Tuesday, September 30, 2014

Waiting Inside Us

            “She irritates me so badly.”
            “He drives me crazy.”
            I don’t know how many times I’ve thought or said these things. If just the OTHER person would change. If only she wouldn’t make those comments, or he wouldn’t be such a jerk-face. Then life would be better.
            So while I’m thinking about how bad moods are everyone else's fault, I come to a stoplight. And I got annoyed. The thing refused to turn green. How dare it? I needed to go somewhere. I was irritated. I was put into a bad mood by an impersonal piece of technology, or so I thought.
            But was I really going to blame my bad mood on a stoplight? Seriously? A hunk of metal?
            That’s when it hit me.

Looking Inside

            The simple fact of the matter is that nothing outside makes you irritated. Or annoyed. Or grumpy*. External factors (people, stoplights, etc) trigger you to unleash what’s already inside of you.
            All you needed was an excuse to let yourself go.
            So we blame others because they make us irritated. We blame a late flight for making us annoyed.
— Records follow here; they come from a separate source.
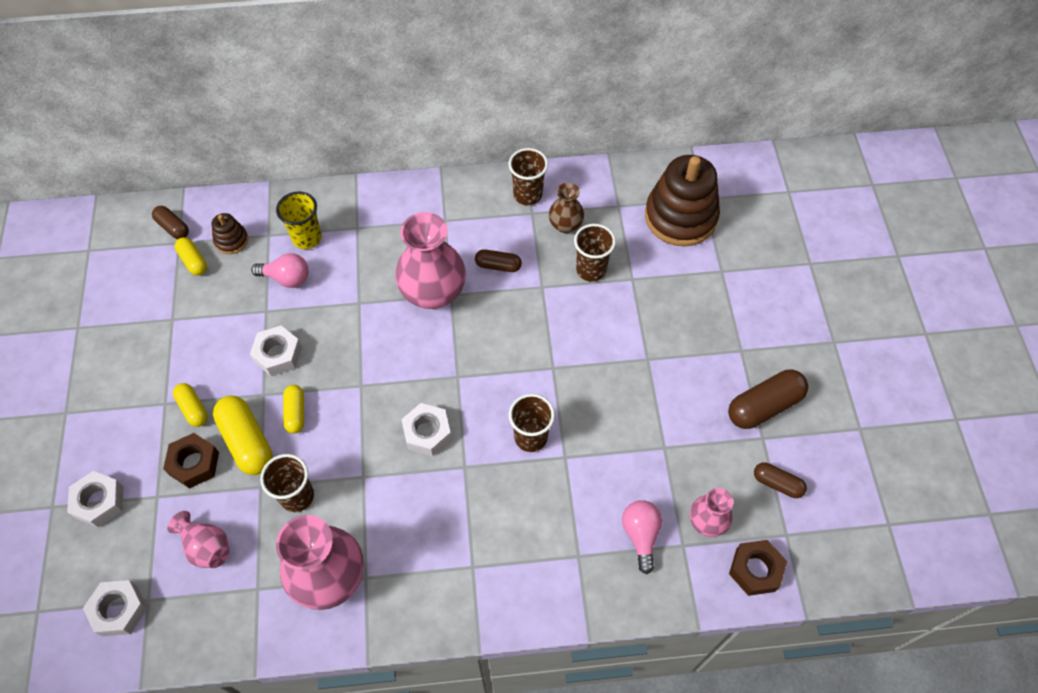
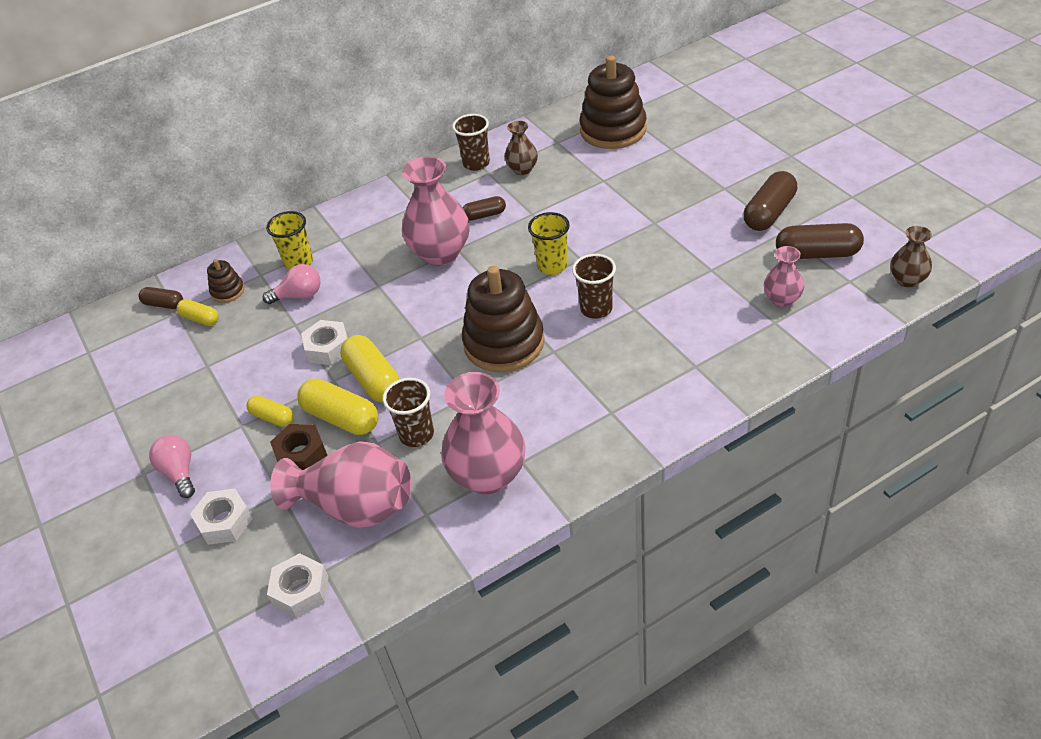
camera: 20 degrees left, 15 degrees down
(206, 547) = (355, 507): pink vase -> pink vase, size x1.87
(295, 413) = (373, 380): yellow capsule -> yellow capsule, size x1.72
(427, 433) = (504, 343): white nut -> brown stacking toy
(522, 363) = (552, 266): none -> yellow cup
(591, 270) = (565, 188): brown cup -> none
(640, 535) = (736, 330): pink light bulb -> pink light bulb (179, 472)
(755, 570) = (843, 312): brown nut -> none
(777, 483) = (817, 254): brown capsule -> brown capsule, size x1.72
(843, 565) = (907, 280): none -> brown vase

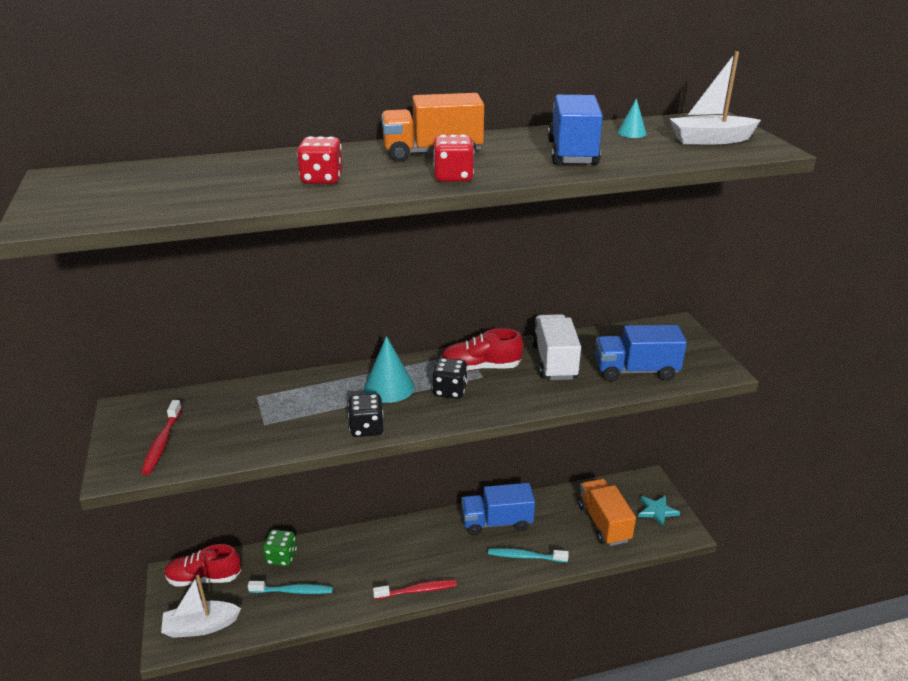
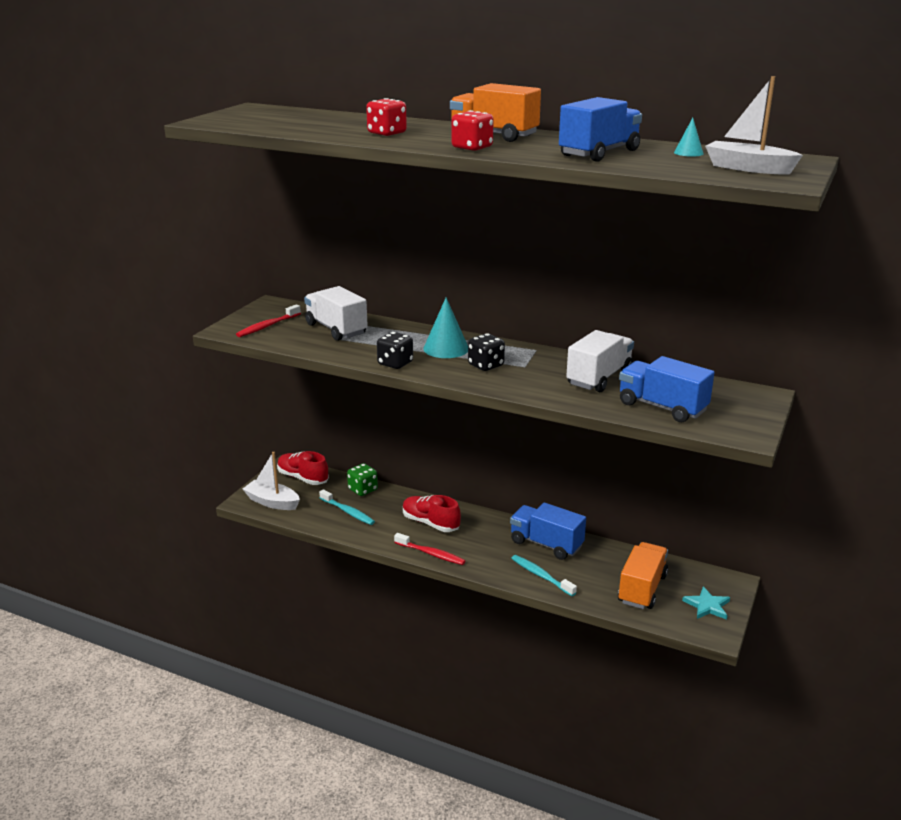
camera: 40 degrees right, 5 degrees down
(248, 412) = (336, 329): none -> white truck
(480, 367) = (532, 361): red shoe -> red shoe (430, 523)

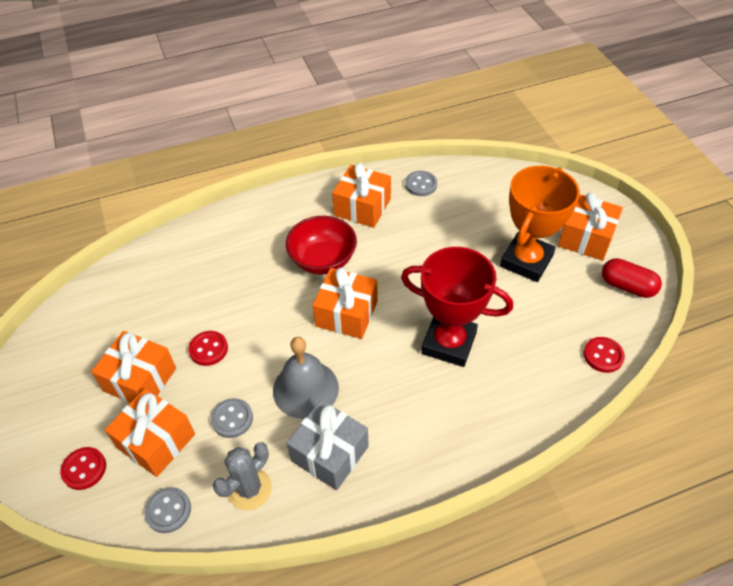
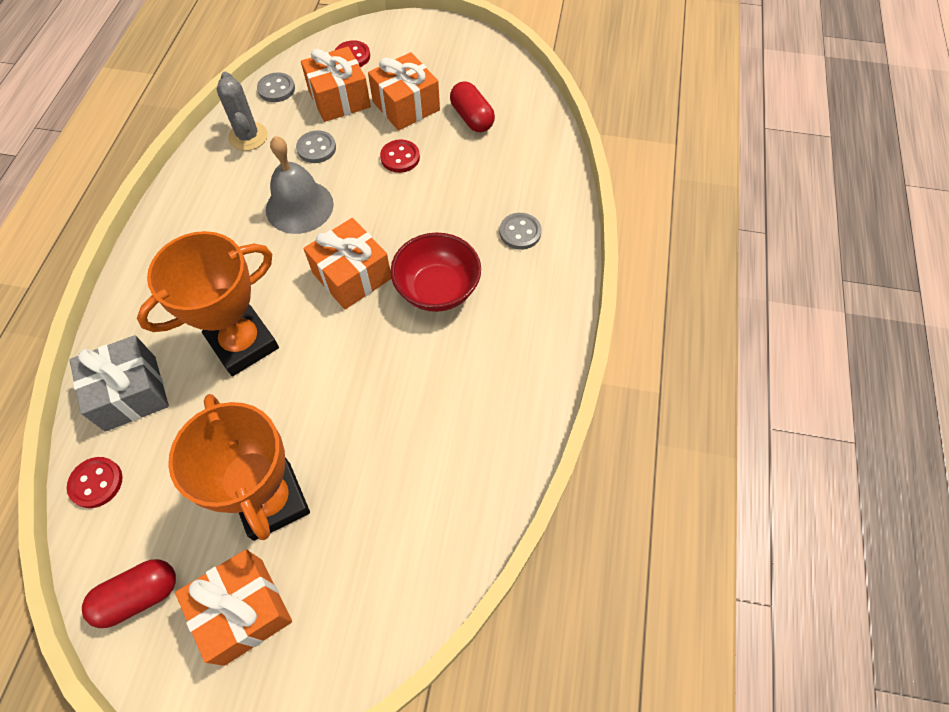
camera: 120 degrees right, 10 degrees up
(133, 323) = (472, 118): none -> red capsule
(329, 453) = (227, 196): grey gift -> grey gift (131, 393)
(362, 207) = (491, 370): orange gift -> none
(421, 184) = (486, 462): grey button -> grey button (520, 232)
(448, 343) = (243, 343): red trophy -> orange trophy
We blame a lack of sleep or food for making us grumpy.
            No, those things just make us susceptible to the not-so-good part of ourselves. The simple fact of the matter is that we can control whether we snap at someone out of irritation. We can control whether to wear a frown all day out of annoyance. We can control our dark thoughts and brooding moods.
            Nothing outside of yourself makes you annoyed, or grumpy, or irritated. No, all of that is inside of you, just waiting for an excuse to come out. Will you let it?
            So never say people put you in a bad mood. You put yourself in a bad mood, and they just helped to trigger it. But they didn’t create the bad mood for you. That came from inside.



*Sadness and anger are different. They can be legitimately triggered by external factors that you can't control.